Output what the records say, word for word, with no images.
[[ Recorded information open ]]
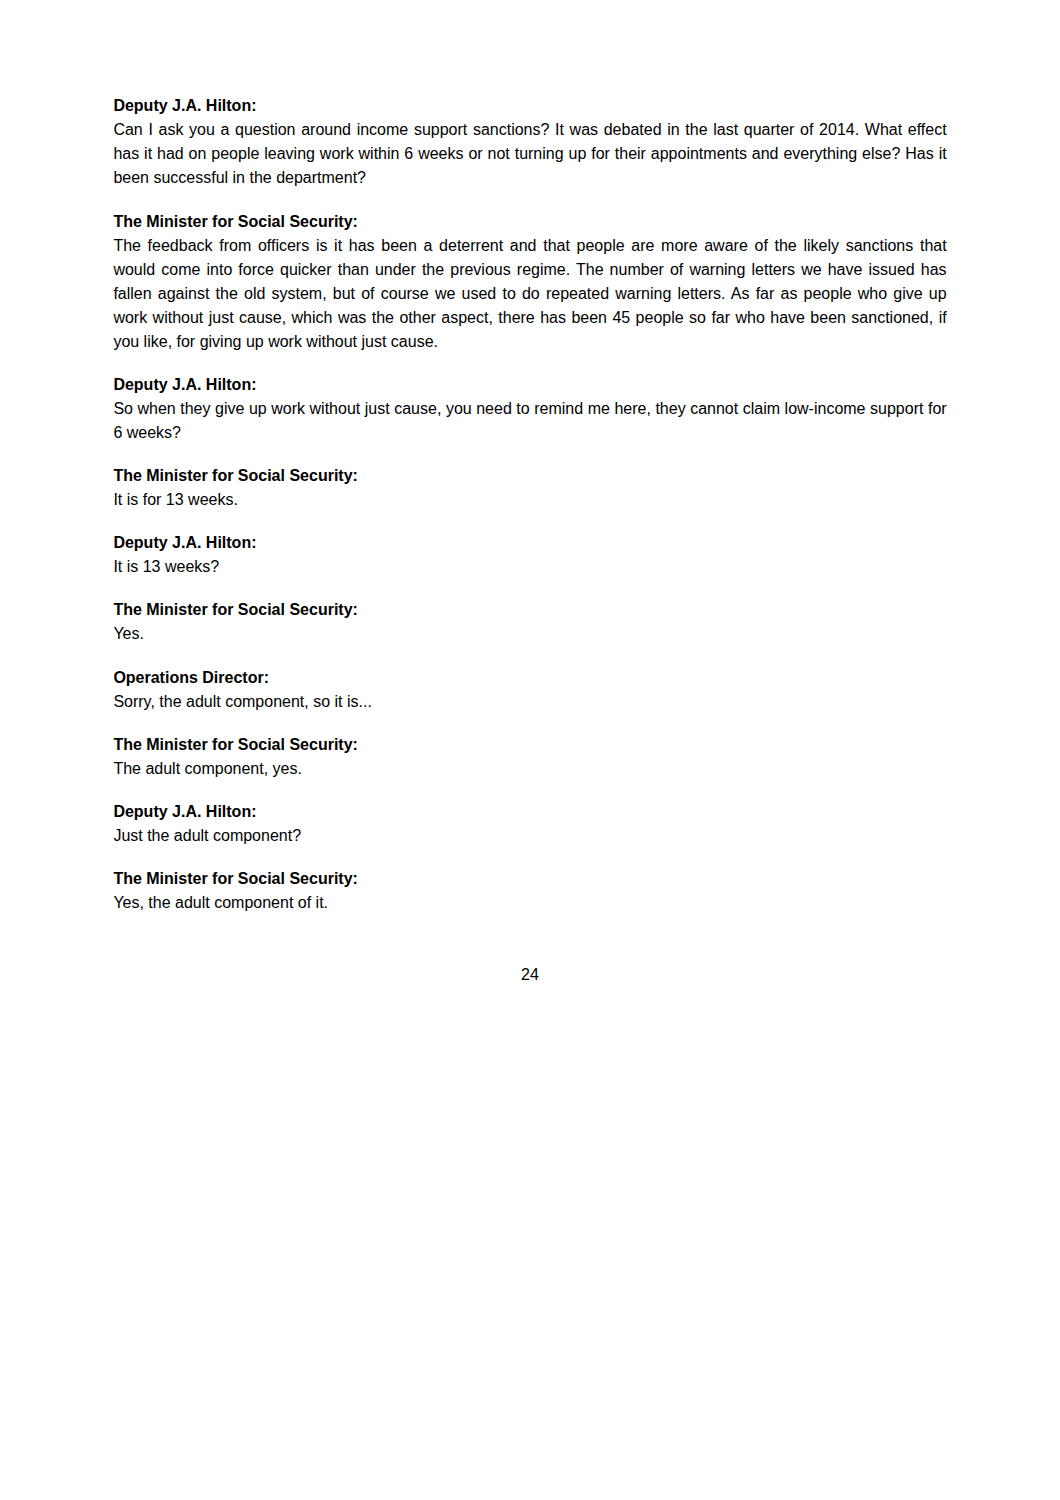Deputy J.A. Hilton:
Can I ask you a question around income support sanctions? It was debated in the last quarter of 2014. What effect has it had on people leaving work within 6 weeks or not turning up for their appointments and everything else? Has it been successful in the department?
The Minister for Social Security:
The feedback from officers is it has been a deterrent and that people are more aware of the likely sanctions that would come into force quicker than under the previous regime. The number of warning letters we have issued has fallen against the old system, but of course we used to do repeated warning letters. As far as people who give up work without just cause, which was the other aspect, there has been 45 people so far who have been sanctioned, if you like, for giving up work without just cause.
Deputy J.A. Hilton:
So when they give up work without just cause, you need to remind me here, they cannot claim low-income support for 6 weeks?
The Minister for Social Security:
It is for 13 weeks.
Deputy J.A. Hilton:
It is 13 weeks?
The Minister for Social Security:
Yes.
Operations Director:
Sorry, the adult component, so it is...
The Minister for Social Security:
The adult component, yes.
Deputy J.A. Hilton:
Just the adult component?
The Minister for Social Security:
Yes, the adult component of it.
24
[[ Recorded information closed ]]
_Written response_
Deputy J.A. Hilton:
Can I ask you a question around income support sanctions? It was debated in the last quarter of 2014. What effect has it had on people leaving work within 6 weeks or not turning up for their appointments and everything else? Has it been successful in the department?
The Minister for Social Security:
The feedback from officers is it has been a deterrent and that people are more aware of the likely sanctions that would come into force quicker than under the previous regime. The number of warning letters we have issued has fallen against the old system, but of course we used to do repeated warning letters. As far as people who give up work without just cause, which was the other aspect, there has been 45 people so far who have been sanctioned, if you like, for giving up work without just cause.
Deputy J.A. Hilton:
So when they give up work without just cause, you need to remind me here, they cannot claim low-income support for 6 weeks?
The Minister for Social Security:
It is for 13 weeks.
Deputy J.A. Hilton:
It is 13 weeks?
The Minister for Social Security:
Yes.
Operations Director:
Sorry, the adult component, so it is...
The Minister for Social Security:
The adult component, yes.
Deputy J.A. Hilton:
Just the adult component?
The Minister for Social Security:
Yes, the adult component of it.
24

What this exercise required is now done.